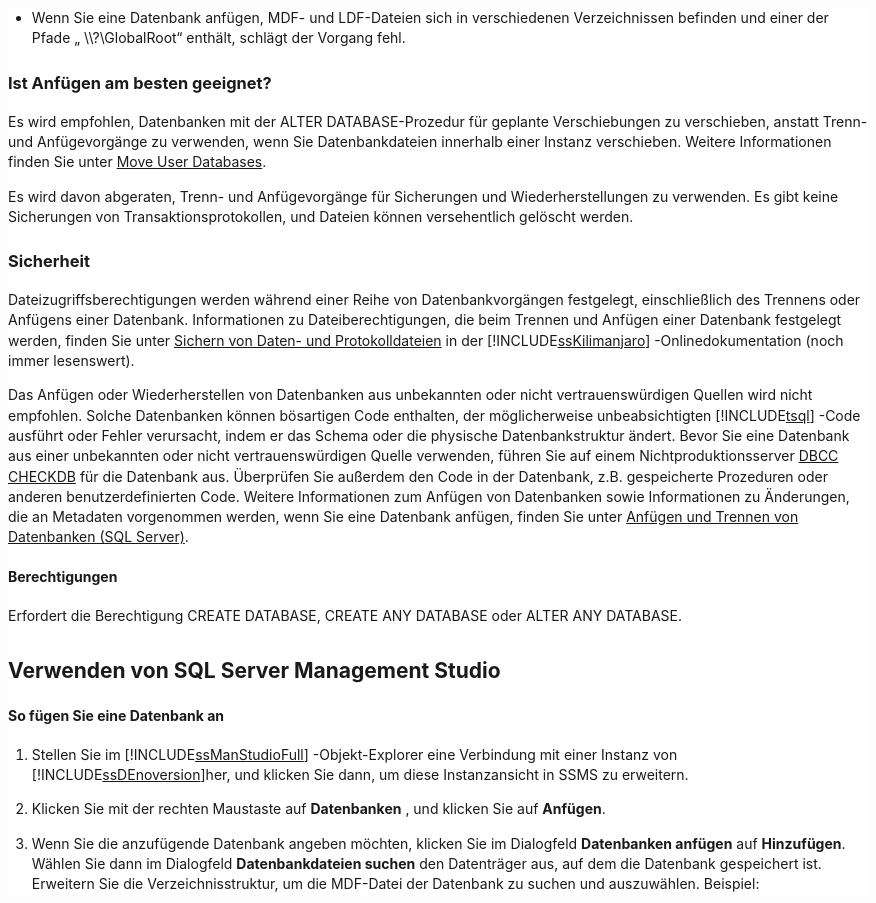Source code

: -   Wenn Sie eine Datenbank anfügen, MDF- und LDF-Dateien sich in verschiedenen Verzeichnissen befinden und einer der Pfade „ \\\\?\GlobalRoot“ enthält, schlägt der Vorgang fehl.  
  
###  <a name="Recommendations"></a> Ist Anfügen am besten geeignet?  
 Es wird empfohlen, Datenbanken mit der ALTER DATABASE-Prozedur für geplante Verschiebungen zu verschieben, anstatt Trenn- und Anfügevorgänge zu verwenden, wenn Sie Datenbankdateien innerhalb einer Instanz verschieben. Weitere Informationen finden Sie unter [Move User Databases](../../relational-databases/databases/move-user-databases.md). 
 
Es wird davon abgeraten, Trenn- und Anfügevorgänge für Sicherungen und Wiederherstellungen zu verwenden. Es gibt keine Sicherungen von Transaktionsprotokollen, und Dateien können versehentlich gelöscht werden.
  
###  <a name="Security"></a> Sicherheit  
 Dateizugriffsberechtigungen werden während einer Reihe von Datenbankvorgängen festgelegt, einschließlich des Trennens oder Anfügens einer Datenbank. Informationen zu Dateiberechtigungen, die beim Trennen und Anfügen einer Datenbank festgelegt werden, finden Sie unter [Sichern von Daten- und Protokolldateien](http://technet.microsoft.com/library/ms189128.aspx) in der [!INCLUDE[ssKilimanjaro](../../includes/sskilimanjaro-md.md)] -Onlinedokumentation (noch immer lesenswert). 
  
 Das Anfügen oder Wiederherstellen von Datenbanken aus unbekannten oder nicht vertrauenswürdigen Quellen wird nicht empfohlen. Solche Datenbanken können bösartigen Code enthalten, der möglicherweise unbeabsichtigten [!INCLUDE[tsql](../../includes/tsql-md.md)] -Code ausführt oder Fehler verursacht, indem er das Schema oder die physische Datenbankstruktur ändert. Bevor Sie eine Datenbank aus einer unbekannten oder nicht vertrauenswürdigen Quelle verwenden, führen Sie auf einem Nichtproduktionsserver [DBCC CHECKDB](../../t-sql/database-console-commands/dbcc-checkdb-transact-sql.md) für die Datenbank aus. Überprüfen Sie außerdem den Code in der Datenbank, z.B. gespeicherte Prozeduren oder anderen benutzerdefinierten Code. Weitere Informationen zum Anfügen von Datenbanken sowie Informationen zu Änderungen, die an Metadaten vorgenommen werden, wenn Sie eine Datenbank anfügen, finden Sie unter [Anfügen und Trennen von Datenbanken (SQL Server)](../../relational-databases/databases/database-detach-and-attach-sql-server.md).  
  
####  <a name="Permissions"></a> Berechtigungen  
 Erfordert die Berechtigung CREATE DATABASE, CREATE ANY DATABASE oder ALTER ANY DATABASE.  
  
##  <a name="SSMSProcedure"></a> Verwenden von SQL Server Management Studio  
  
#### <a name="to-attach-a-database"></a>So fügen Sie eine Datenbank an  
  
1.  Stellen Sie im [!INCLUDE[ssManStudioFull](../../includes/ssmanstudiofull-md.md)] -Objekt-Explorer eine Verbindung mit einer Instanz von [!INCLUDE[ssDEnoversion](../../includes/ssdenoversion-md.md)]her, und klicken Sie dann, um diese Instanzansicht in SSMS zu erweitern.  
  
2.  Klicken Sie mit der rechten Maustaste auf **Datenbanken** , und klicken Sie auf **Anfügen**.  
  
3.  Wenn Sie die anzufügende Datenbank angeben möchten, klicken Sie im Dialogfeld **Datenbanken anfügen** auf **Hinzufügen**. Wählen Sie dann im Dialogfeld **Datenbankdateien suchen** den Datenträger aus, auf dem die Datenbank gespeichert ist. Erweitern Sie die Verzeichnisstruktur, um die MDF-Datei der Datenbank zu suchen und auszuwählen. Beispiel:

-------------------------

◆ Exercise instructions ◆
Return, from the material above, every line with the word "Instanz".

◆ Written response ◆
 Es wird empfohlen, Datenbanken mit der ALTER DATABASE-Prozedur für geplante Verschiebungen zu verschieben, anstatt Trenn- und Anfügevorgänge zu verwenden, wenn Sie Datenbankdateien innerhalb einer Instanz verschieben. Weitere Informationen finden Sie unter [Move User Databases](../../relational-databases/databases/move-user-databases.md). 
1.  Stellen Sie im [!INCLUDE[ssManStudioFull](../../includes/ssmanstudiofull-md.md)] -Objekt-Explorer eine Verbindung mit einer Instanz von [!INCLUDE[ssDEnoversion](../../includes/ssdenoversion-md.md)]her, und klicken Sie dann, um diese Instanzansicht in SSMS zu erweitern.  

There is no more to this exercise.